The other day, an experience at my school dining hall made me slightly sick to my stomach, and it wasn’t because of the food. It was because of a conversation I overheard that went something along the lines of:
“There are gay guys who are aren’t fags at all and guys who aren’t gay but act like total fags.”
The statement bothered me because this guy felt he had the right to describe people using an insensitive slur. It also had me confused; if the word fag doesn’t apply to homosexuality, what does it apply to? Just because the definition has shifted, does it make it okay to use?
Louis C.K. is funny. I know that sounds totally unrelated, but stay with me. Louis is a great comedian, but he has a bit of stand up involving use of the word “faggot” that I do not love so much.

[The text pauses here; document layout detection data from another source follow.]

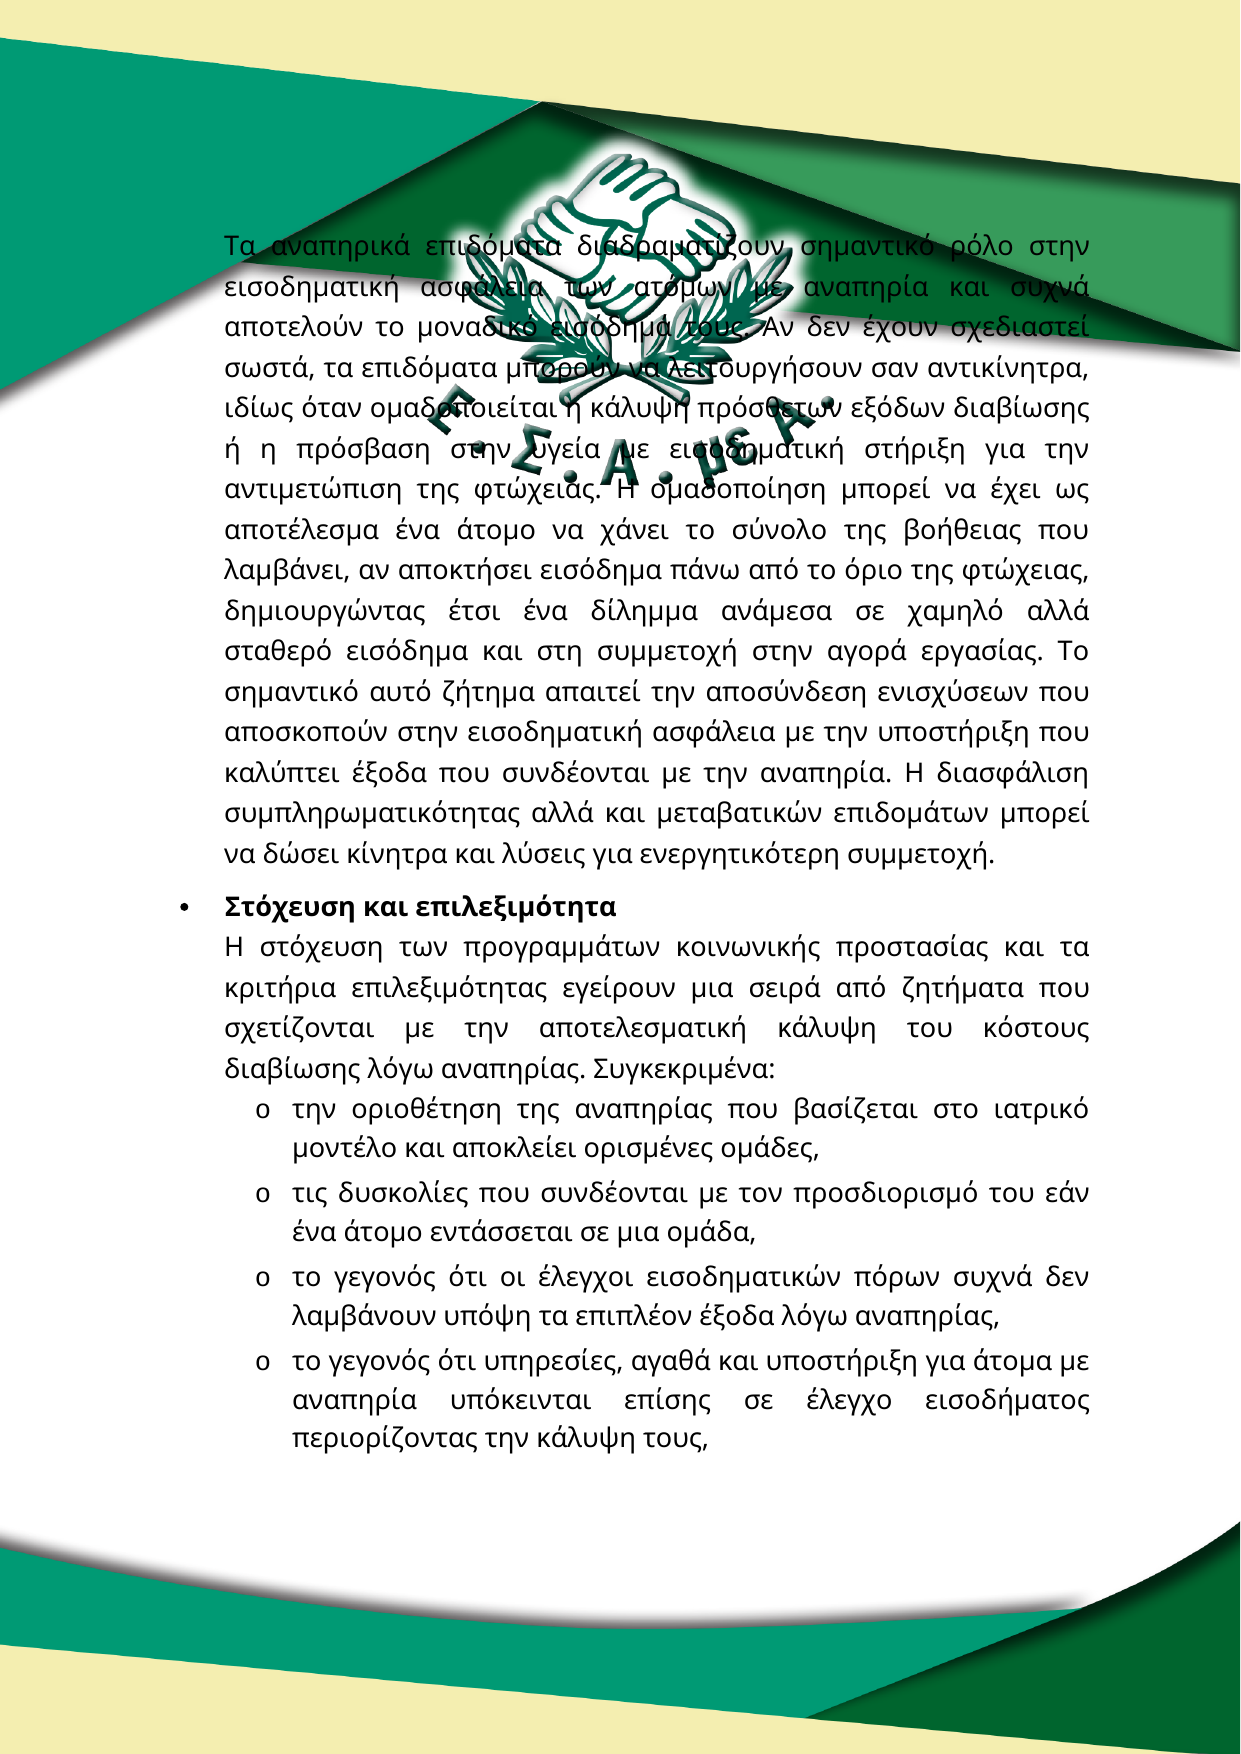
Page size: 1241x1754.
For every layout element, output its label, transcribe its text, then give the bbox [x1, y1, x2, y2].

text την οριοθέτηση της αναπηρίας που βασίζεται στο ιατρικό μοντέλο και αποκλείει ορισμένες ομάδες, [254, 1090, 1090, 1166]
text τις δυσκολίες που συνδέονται με τον προσδιορισμό του εάν ένα άτομο εντάσσεται σε μια ομάδα, [254, 1174, 1090, 1249]
text Στόχευση και επιλεξιμότητα [179, 887, 1090, 924]
text Τα αναπηρικά επιδόματα διαδραματίζουν σημαντικό ρόλο στην εισοδηματική ασφάλεια των ατόμων με αναπηρία και συχνά αποτελούν το μοναδικό εισόδημά τους. Αν δεν έχουν σχεδιαστεί σωστά, τα επιδόματα μπορούν να λειτουργήσουν σαν αντικίνητρα, ιδίως όταν ομαδοποιείται η κάλυψη πρόσθετων εξόδων διαβίωσης ή η πρόσβαση στην υγεία με εισοδηματική στήριξη για την αντιμετώπιση της φτώχειας. Η ομαδοποίηση μπορεί να έχει ως αποτέλεσμα ένα άτομο να χάνει το σύνολο της βοήθειας που λαμβάνει, αν αποκτήσει εισόδημα πάνω από το όριο της φτώχειας, δημιουργώντας έτσι ένα δίλημμα ανάμεσα σε χαμηλό αλλά σταθερό εισόδημα και στη συμμετοχή στην αγορά εργασίας. Το σημαντικό αυτό ζήτημα απαιτεί την αποσύνδεση ενισχύσεων που αποσκοπούν στην εισοδηματική ασφάλεια με την υποστήριξη που καλύπτει έξοδα που συνδέονται με την αναπηρία. Η διασφάλιση συμπληρωματικότητας αλλά και μεταβατικών επιδομάτων μπορεί να δώσει κίνητρα και λύσεις για ενεργητικότερη συμμετοχή. [224, 227, 1090, 871]
picture [0, 0, 1241, 1754]
text Η στόχευση των προγραμμάτων κοινωνικής προστασίας και τα κριτήρια επιλεξιμότητας εγείρουν μια σειρά από ζητήματα που σχετίζονται με την αποτελεσματική κάλυψη του κόστους διαβίωσης λόγω αναπηρίας. Συγκεκριμένα: [224, 928, 1090, 1086]
text το γεγονός ότι οι έλεγχοι εισοδηματικών πόρων συχνά δεν λαμβάνουν υπόψη τα επιπλέον έξοδα λόγω αναπηρίας, [254, 1257, 1090, 1333]
text το γεγονός ότι υπηρεσίες, αγαθά και υποστήριξη για άτομα με αναπηρία υπόκεινται επίσης σε έλεγχο εισοδήματος περιορίζοντας την κάλυψη τους, [254, 1341, 1090, 1456]
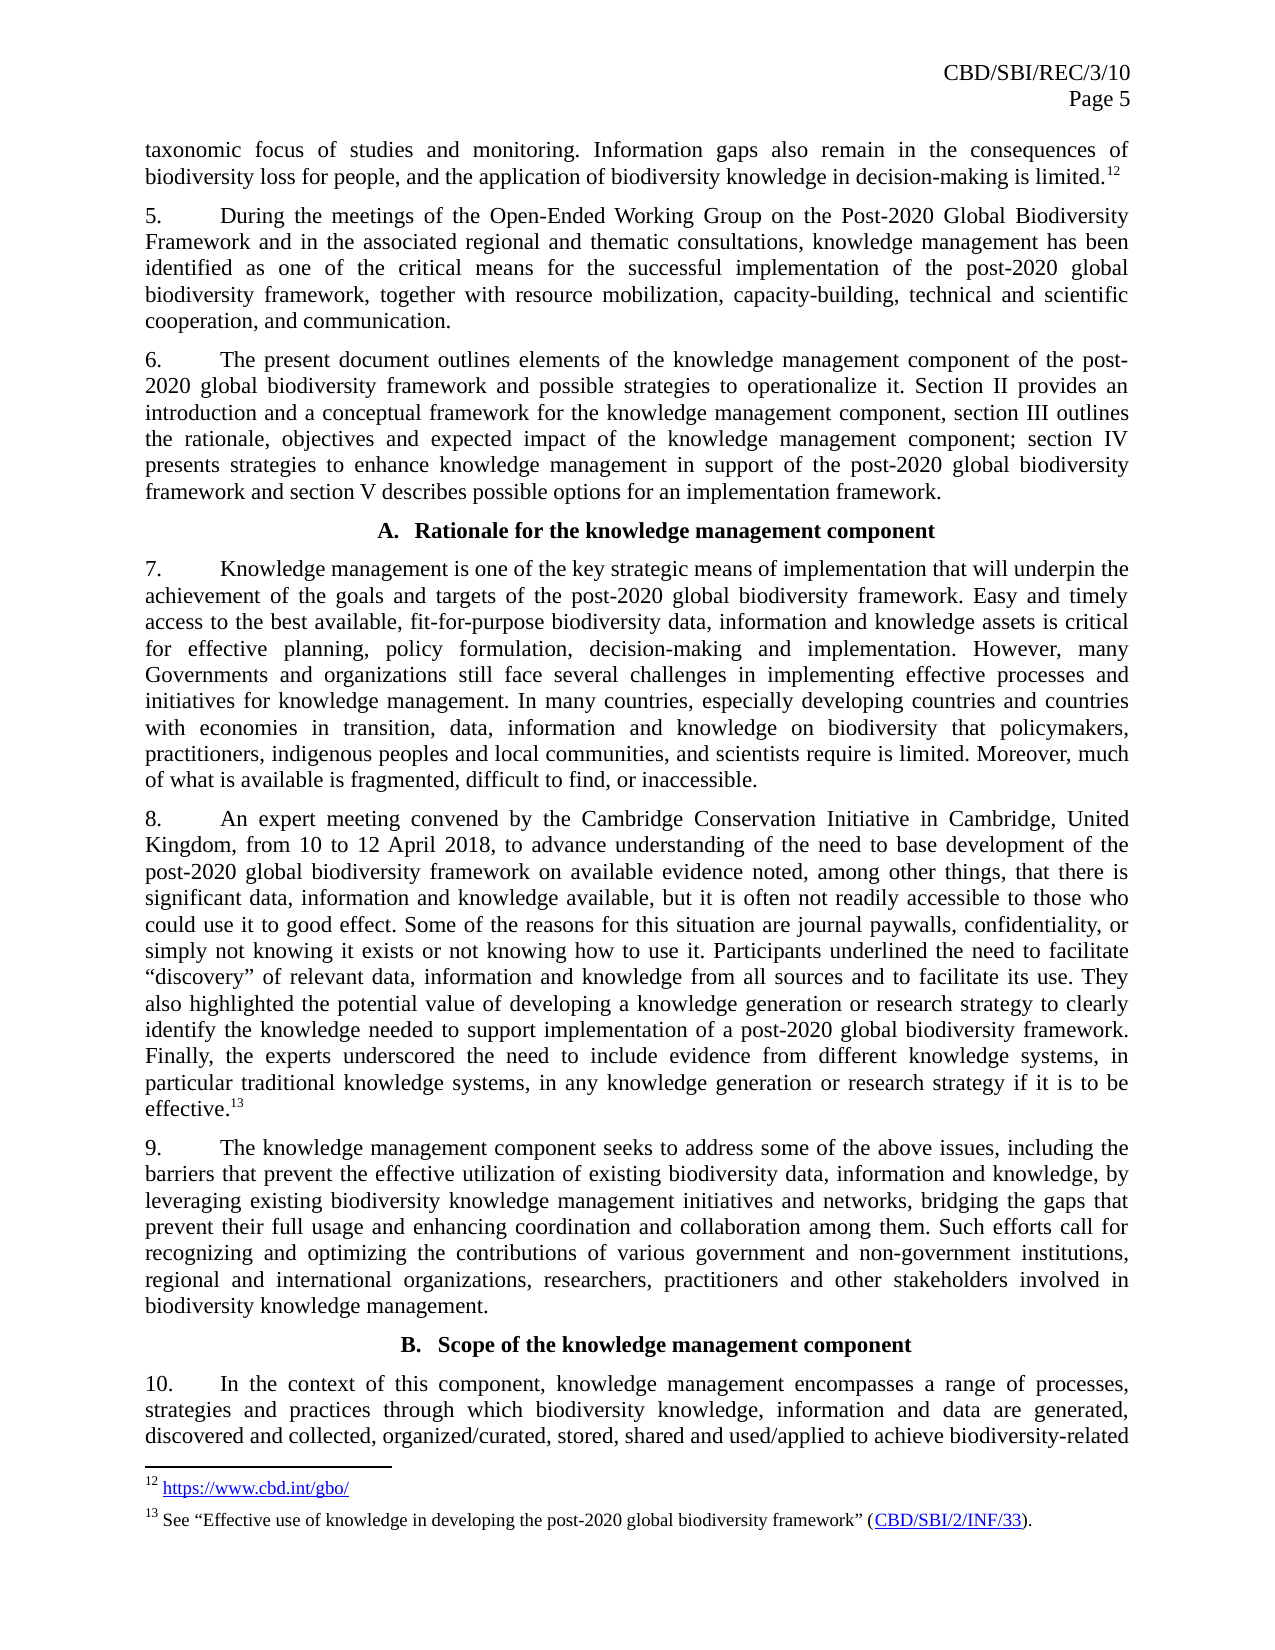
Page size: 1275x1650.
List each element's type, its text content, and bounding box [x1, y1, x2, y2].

list 8. An expert meeting convened by the Cambridge Conservation Initiative in Cambridge, United Kingdom, from 10 to 12 April 2018, to advance understanding of the need to base development of the post-2020 global biodiversity framework on available evidence noted, among other things, that there is significant data, information and knowledge available, but it is often not readily accessible to those who could use it to good effect. Some of the reasons for this situation are journal paywalls, confidentiality, or simply not knowing it exists or not knowing how to use it. Participants underlined the need to facilitate “discovery” of relevant data, information and knowledge from all sources and to facilitate its use. They also highlighted the potential value of developing a knowledge generation or research strategy to clearly identify the knowledge needed to support implementation of a post-2020 global biodiversity framework. Finally, the experts underscored the need to include evidence from different knowledge systems, in particular traditional knowledge systems, in any knowledge generation or research strategy if it is to be effective. [145, 805, 1130, 1121]
subtitle B. Scope of the knowledge management component [182, 1331, 1130, 1357]
list 9. The knowledge management component seeks to address some of the above issues, including the barriers that prevent the effective utilization of existing biodiversity data, information and knowledge, by leveraging existing biodiversity knowledge management initiatives and networks, bridging the gaps that prevent their full usage and enhancing coordination and collaboration among them. Such efforts call for recognizing and optimizing the contributions of various government and non-government institutions, regional and international organizations, researchers, practitioners and other stakeholders involved in biodiversity knowledge management. [145, 1134, 1130, 1318]
list 6. The present document outlines elements of the knowledge management component of the post-2020 global biodiversity framework and possible strategies to operationalize it. Section II provides an introduction and a conceptual framework for the knowledge management component, section III outlines the rationale, objectives and expected impact of the knowledge management component; section IV presents strategies to enhance knowledge management in support of the post-2020 global biodiversity framework and section V describes possible options for an implementation framework. [145, 346, 1130, 504]
list 7. Knowledge management is one of the key strategic means of implementation that will underpin the achievement of the goals and targets of the post-2020 global biodiversity framework. Easy and timely access to the best available, fit-for-purpose biodiversity data, information and knowledge assets is critical for effective planning, policy formulation, decision-making and implementation. However, many Governments and organizations still face several challenges in implementing effective processes and initiatives for knowledge management. In many countries, especially developing countries and countries with economies in transition, data, information and knowledge on biodiversity that policymakers, practitioners, indigenous peoples and local communities, and scientists require is limited. Moreover, much of what is available is fragmented, difficult to find, or inaccessible. [145, 556, 1130, 793]
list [145, 1370, 1130, 1449]
subtitle A. Rationale for the knowledge management component [182, 517, 1130, 543]
list 5. During the meetings of the Open-Ended Working Group on the Post-2020 Global Biodiversity Framework and in the associated regional and thematic consultations, knowledge management has been identified as one of the critical means for the successful implementation of the post-2020 global biodiversity framework, together with resource mobilization, capacity-building, technical and scientific cooperation, and communication. [145, 202, 1130, 333]
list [145, 137, 1130, 189]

He specifically says, “I would never call a gay guy a faggot, unless he was being a faggot, but not because he’s gay. You know what I’m saying.”
I wasn’t sure what he was saying, so I heard him out. He goes on to explain the only reason he would apply “fag” to gay men: “If one of them…started acting all faggy and saying annoying faggy things, You know, ‘People from Phoenix are Phonecians’ or something like that, I’d be like, ‘Hey, shut up, faggot.’”
So, according to Louis. C.K, “faggot” is defined not by homosexuality, but by a characteristic of being irritating.
Maybe the dining hall guy shared this sentiment. I know Louis was trying to make a point that his use of the word isn’t homophobic, but I was still unsettled by it.
Okay, so a word has a different meaning for you than it does for other people, sure. But does this make it right for you to say it? The problem is that words like “fag” have been used negatively for years. “Faggot,” although historically defined as “a bundle of sticks,” turned into the shortened word “fag” when it appeared in America as a slang term for homosexual men in the early 20th century. It was used around the same time in England to insult women who were considered irritating.
Words with such a derogatory history are still hurtful and offensive today.
You may be using it in good humor or with a close friend, but that doesn’t mean what you’re saying won’t be hurtful to someone else. The individual doesn’t get to decide what is offensive, especially if they are not part of the group that is being insulted.
Maybe it’s a case of reclaiming the word. People seem to assume that if we use “fag” as a term that doesn’t apply to homosexuality, maybe it will lose its offense. However, it seems to me that we’re not reclaiming it as something positive, because we’re still using it as an insult and term of shame.
We have redefined the word to not often explicitly apply to homosexuality, but rather to characteristics and actions that are failures of masculinity. In the book Dude, You’re a Fag, C.J. Pascoe writes about the way the word is used among high school students in relation to masculinity and sexuality.
According to the students Pascoe interviews, the word “fag” only applies to guys and is used for almost anything: “Like you were trying to turn a wrench the wrong way, ‘Dude, you’re a fag.’ Even if a piece of meat drops out of your sandwich, ‘You fag!’”
Apparently these are actions that characterize failure of what we have defined as masculine.
Pascoe observes the guidelines for the word’s use among teenagers:
“Becoming a fag has as much to do with failing at the masculine tasks of competence, heterosexual prowess, and strength or in any way revealing weakness or femininity as it does with sexual identity.”
This can be seen again when popular female rap artist Azealia Banks, posted a twitter status clarifying her definition of the word:
“A faggot is not a homosexual male. A faggot is any male who acts like a female. there’s a BIG difference.”
Hold up. So, being homosexual isn’t the problem, but male-femininity regardless of sexual orientation is? By this logic, we are using femininity as a way to insult and shame men. This seems to mean that if you act irritating, weak or incompetent, you are acting like a girl, and vice versa.
Not only is this degrading to women by implying that femininity is equal to failure and masculinity is equal to success, it’s oppressive to men because it creates a concept of masculinity that they have to achieve, or else they will be shamed.
This doesn’t seem to solve the problem at all.
The guy at the dining hall is probably not reading this. But if he is, I would just like to remind him to think before he decides to redefine words and use them however he wants. I would ask him to consider that his words can have an effect, whether it’s towards people who have suffered from the insult because of their sexual orientation, towards females whose characteristics are equated with failure, or towards males who are being shamed into a tight construct of masculinity.
Whatever the case, it is important to keep in mind that words carry powerful meanings and we should be aware of how we use them.